I’m amazed at the clarity I gained from taking so many five second calls
The lending market: the ins and outs are complex, but I do know that I can’t get an equity loan for my business.
As I write this, we are two days away, supposedly, to the deadline when our nation must raise our debt limit or default on our debt. Those last four words are nothing more than a ridiculous scare tactic. Avoiding default is done by making interest payments on debt, which can be done with relative ease regardless of what happens. Now that’s not saying we shouldn’t raise the debt limit anyways, but I bring this up only to say that scare tactic or not, markets, including lending markets, can and will react to whatever action takes place as the network of participants decipher the situation in their own ways.
This brings me to my main point, which is far from strictly related to the current fiscal issue making the headlines. Small businesses all over the country, who are charged with maintaining the lion’s share of private sector employment, are finding it next to impossible to get a business loan. The reasons are many, but they all center around the uncertainty swirling around our country’s economy and recently imposed federal regulations on what exactly a bank’s balance sheet is supposed to look like. What is certain, and I speak from direct experience as a small business owner, is that the unavailability of capital makes it next to impossible for businesses to expand or improve in any way, and that makes employment and the economy as a whole unlikely to improve any time soon.

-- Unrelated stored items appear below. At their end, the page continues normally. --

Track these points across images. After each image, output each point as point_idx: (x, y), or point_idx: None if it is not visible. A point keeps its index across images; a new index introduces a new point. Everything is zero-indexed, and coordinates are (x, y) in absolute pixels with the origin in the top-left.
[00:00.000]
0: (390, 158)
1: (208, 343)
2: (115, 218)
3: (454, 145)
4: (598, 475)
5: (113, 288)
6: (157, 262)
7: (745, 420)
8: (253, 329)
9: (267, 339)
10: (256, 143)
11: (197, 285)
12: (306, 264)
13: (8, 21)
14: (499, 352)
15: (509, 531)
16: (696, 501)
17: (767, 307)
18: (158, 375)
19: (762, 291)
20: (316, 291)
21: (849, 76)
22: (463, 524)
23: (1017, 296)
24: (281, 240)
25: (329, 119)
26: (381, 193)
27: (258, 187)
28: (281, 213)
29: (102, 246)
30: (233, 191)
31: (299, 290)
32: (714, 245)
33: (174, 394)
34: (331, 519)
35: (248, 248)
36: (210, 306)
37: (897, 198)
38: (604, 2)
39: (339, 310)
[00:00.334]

I am lucky enough to own the building in which I do business. Based on current commercial real estate estimates, I have in the neighborhood of $650-750 thousand dollars of equity in that building. (Sadly, based on figures obtained in 2007, that number would be closer to $900k-$1million. Oh if only I knew then what I know now.) However, despite having such an asset on which to secure a loan, I have been turned down repeatedly by many banks on my application to tap some of that equity for capital improvements in the building and business. Having proof of being able to cash flow the required payments on such a loan has proven worthless.
Our floors need to be redone. Our coolers need to be updated. Our products need to be refined. All of these things would make us more competitive in the local market and further able to offer jobs to the community. Without these things getting done, my company stands on shakier ground when it comes to our immediate survival and there lingers the possibility that my employees will enter the unemployment line, worsening the already dire economic situation. And their own lives, of course.

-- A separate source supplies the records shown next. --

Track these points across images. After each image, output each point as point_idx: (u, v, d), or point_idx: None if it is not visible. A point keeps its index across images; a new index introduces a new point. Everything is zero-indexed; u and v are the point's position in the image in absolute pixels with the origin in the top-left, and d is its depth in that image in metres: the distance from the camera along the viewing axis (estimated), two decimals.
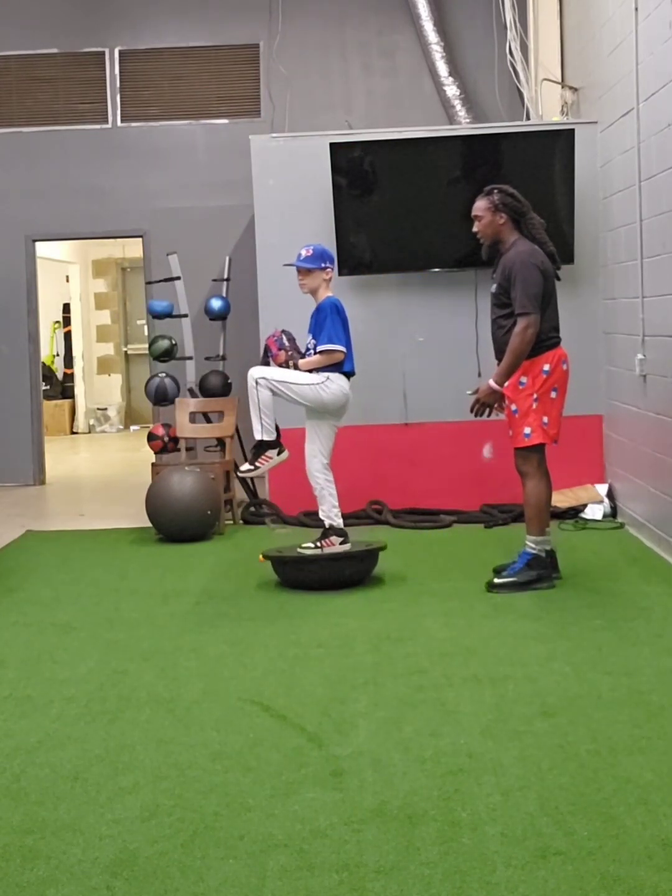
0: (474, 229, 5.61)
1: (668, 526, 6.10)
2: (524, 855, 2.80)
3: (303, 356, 5.89)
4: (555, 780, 3.25)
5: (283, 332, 5.99)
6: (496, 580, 5.55)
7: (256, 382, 5.69)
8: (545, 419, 5.48)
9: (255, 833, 2.98)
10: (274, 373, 5.77)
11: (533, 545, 5.54)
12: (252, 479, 7.95)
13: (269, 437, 5.74)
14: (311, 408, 5.84)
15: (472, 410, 5.49)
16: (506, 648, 4.59)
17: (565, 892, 2.62)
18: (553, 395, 5.50)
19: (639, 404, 6.65)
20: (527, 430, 5.47)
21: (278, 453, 5.78)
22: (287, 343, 5.93)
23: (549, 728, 3.67)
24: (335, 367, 5.80)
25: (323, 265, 5.88)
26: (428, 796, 3.16)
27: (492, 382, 5.41)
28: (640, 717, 3.74)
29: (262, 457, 5.76)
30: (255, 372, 5.75)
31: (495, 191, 5.53)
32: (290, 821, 3.04)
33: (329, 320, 5.77)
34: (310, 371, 5.79)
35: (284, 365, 5.85)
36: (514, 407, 5.49)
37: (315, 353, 5.81)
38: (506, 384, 5.41)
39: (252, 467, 5.81)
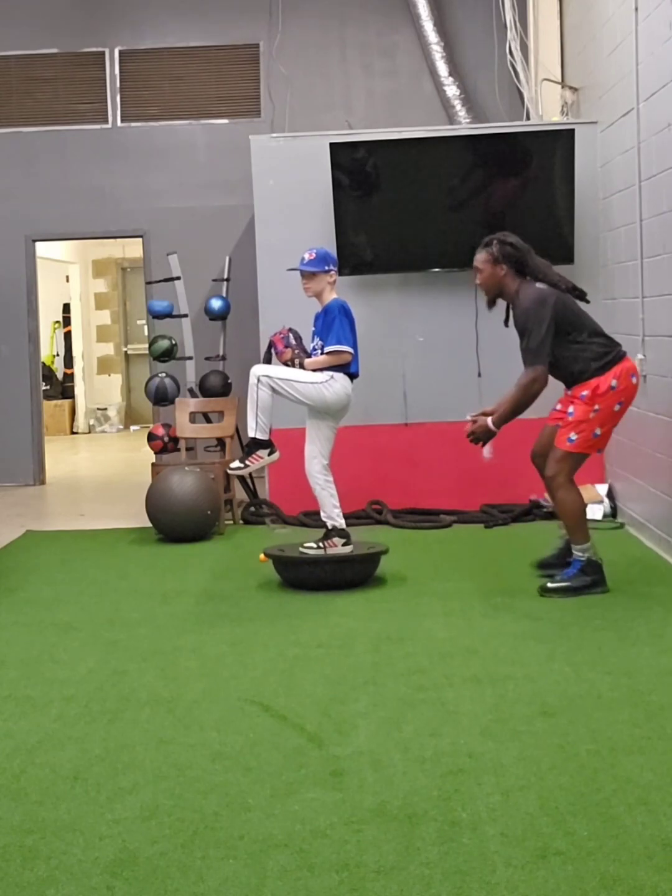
0: (476, 282, 5.49)
1: (668, 526, 6.10)
2: (524, 855, 2.80)
3: (308, 356, 5.88)
4: (555, 780, 3.25)
5: (291, 330, 5.95)
6: (550, 585, 5.40)
7: (258, 380, 5.66)
8: (598, 430, 5.35)
9: (255, 833, 2.97)
10: (277, 371, 5.74)
11: (580, 553, 5.39)
12: (251, 478, 7.95)
13: (263, 436, 5.71)
14: (313, 408, 5.83)
15: (467, 436, 5.44)
16: (506, 648, 4.59)
17: (565, 892, 2.62)
18: (616, 408, 5.36)
19: (639, 404, 6.62)
20: (572, 435, 5.33)
21: (269, 454, 5.75)
22: (293, 341, 5.90)
23: (549, 728, 3.67)
24: (340, 368, 5.79)
25: (327, 268, 5.86)
26: (428, 796, 3.16)
27: (490, 422, 5.34)
28: (640, 717, 3.74)
29: (253, 456, 5.74)
30: (258, 370, 5.72)
31: (494, 242, 5.37)
32: (290, 821, 3.04)
33: (337, 321, 5.74)
34: (315, 371, 5.78)
35: (289, 363, 5.82)
36: (571, 409, 5.36)
37: (322, 354, 5.81)
38: (502, 427, 5.34)
39: (242, 465, 5.78)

Why is this lending market so bad? There are many reasons. Complex ones, too. But they all have to do with uncertainty and inconsistent regulation. Will our country default on it’s debt? Are taxes going to increase? Will we have to play by new rules imposed on us? What are a banks balance sheets supposed to look like exactly? Why make business loans to local communities when a bank can make more money trading securities?

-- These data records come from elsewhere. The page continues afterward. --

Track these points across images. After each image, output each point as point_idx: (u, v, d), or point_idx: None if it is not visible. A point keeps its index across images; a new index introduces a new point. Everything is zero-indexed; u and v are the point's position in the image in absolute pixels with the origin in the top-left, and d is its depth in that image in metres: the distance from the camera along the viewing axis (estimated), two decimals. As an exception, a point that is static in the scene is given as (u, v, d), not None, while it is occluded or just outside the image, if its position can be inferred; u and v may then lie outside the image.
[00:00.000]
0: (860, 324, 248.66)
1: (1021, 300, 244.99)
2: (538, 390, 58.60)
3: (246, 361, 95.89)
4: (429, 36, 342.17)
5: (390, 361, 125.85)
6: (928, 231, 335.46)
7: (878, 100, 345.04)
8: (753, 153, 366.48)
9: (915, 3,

The availability of capital to the credit worthy is paramount to a healthy business environment. A healthy business environment is paramount to a healthy employment rate. A healthy employment rate is paramount to a healthy economy. A healthy economy is paramount to a healthy quality of life for our country’s citizens. The best way for our government to iron this out is to eliminate the uncertainty of it’s fiscal agenda and be clear and consistent in any regulations they make on a lending market. Until that happens, and I don’t see it happening under this President and this Congress, I’m going to have to keep looking at my beat up floors and hoping that I can hold on long enough for relief to eventually come. And the next chance of that is most likely the fall of 2012.